We have about another 40 potential students that we want to bring into Cape Kids. We did start at the beginning of last year, designing a learning club where we take the siblings of our students and invite them to an office. It is an after school club, but we're specifically calling it a learning club because it's going to be about the power of reading and the power of maths. So, it's not going to be about doing the homework that they're getting at their township or their Model C schools. It's going to be the fundamental building blocks of reading and maths.

We have a full-time social worker who's going to be joining us in July, which we're incredibly excited about. We'll have two full-time social workers, and this social worker will be assigned to the learning club. When the students come in, we're looking at students from six years to 14 years of age. There's going to be nutrition, and we're going to be doing remedial and fundamental learning. we're going to have a social and emotional well-being component to that as well. It's going to kind of run parallel with Alex's school.
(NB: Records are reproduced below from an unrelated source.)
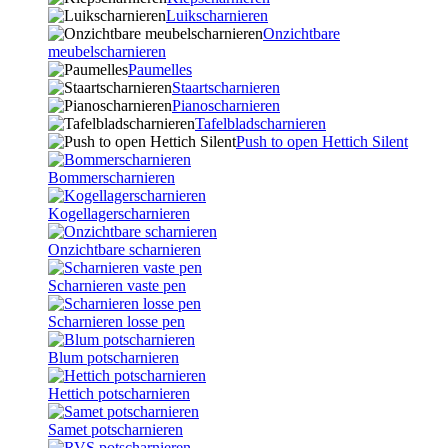
Luikscharnieren
Onzichtbare
meubelscharnieren
Paumelles
Staartscharnieren
Pianoscharnieren
Tafelbladscharnieren
Push to open Hettich Silent
Bommerscharnieren
Kogellagerscharnieren
Onzichtbare scharnieren
Scharnieren vaste pen
Scharnieren losse pen
Blum potscharnieren
Hettich potscharnieren
Samet potscharnieren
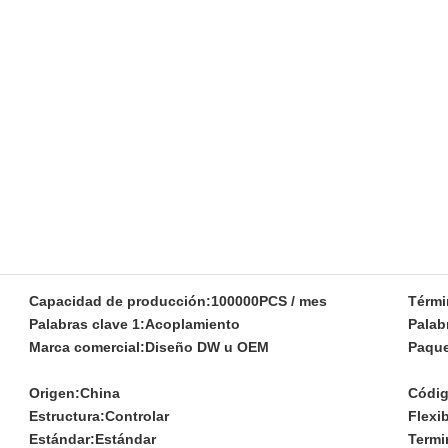
Capacidad de producción:
100000PCS / mes
Térmi
Palabras clave 1:
Acoplamiento
Palab
Marca comercial:
Diseño DW u OEM
Paque
Origen:
China
Códig
Estructura:
Controlar
Flexib
Estándar:
Estándar
Termi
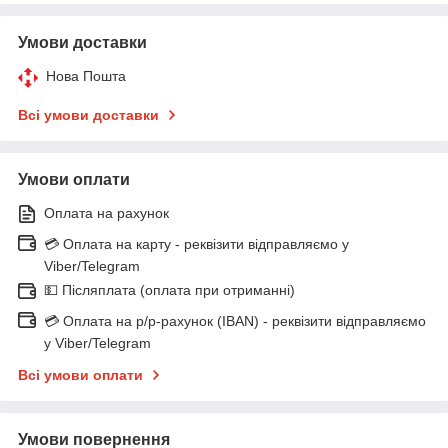
Умови доставки
Нова Пошта
Всі умови доставки
Умови оплати
Оплата на рахунок
💳 Оплата на карту - реквізити відправляємо у
Viber/Telegram
💵 Післяплата (оплата при отриманні)
💳 Оплата на р/р-рахунок (IBAN) - реквізити відправляємо
у Viber/Telegram
Всі умови оплати
Умови повернення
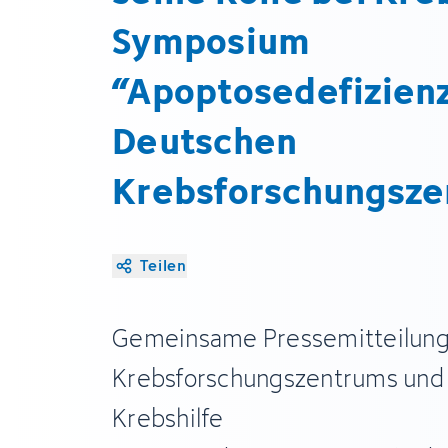
Symposium
“Apoptosedefizienz
Deutschen
Krebsforschungsz
Teilen
Gemeinsame Pressemitteilung
Krebsforschungszentrums und
Krebshilfe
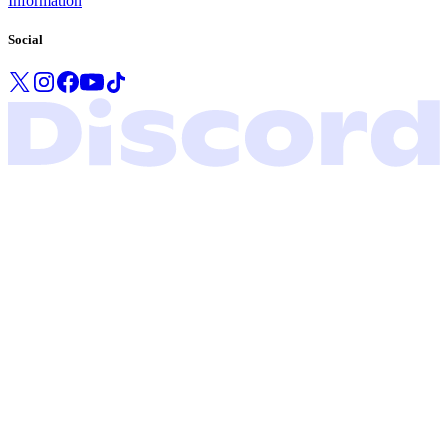
Information
Social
We're going to have the learning club, and the environmental education program, and now that we have graduates, we're going to need to look at an alumni programme. 

The power of functional role models, allowing children to dream 

I think bringing up our children and always being interested in emotional well-being, the power of family and the power of having functional role models is so important to allow a human being to dream their dreams and to be able to be who they want to be. We knitted that all together, and we've seen it firsthand. These children, these students don't have dreams because they're surviving and it's no fault of their parents or their family environment, as I said before. 

As soon as we can put them in a place where they feel safe and the power of a family, we really do ask ourselves the question, if these were my children, what would I do? If these students were my children or our children, how would we treat them? So, our entire village at CapeKids is about trauma awareness and treating them like we would our own children. It is very functional. It's a mix and match of everything, and we've just got the right people working with us. I take my hat off to the 23 staff members we have. We all want the best for the next generation, and that's how we kind of came to create the Cape Kids Foundation.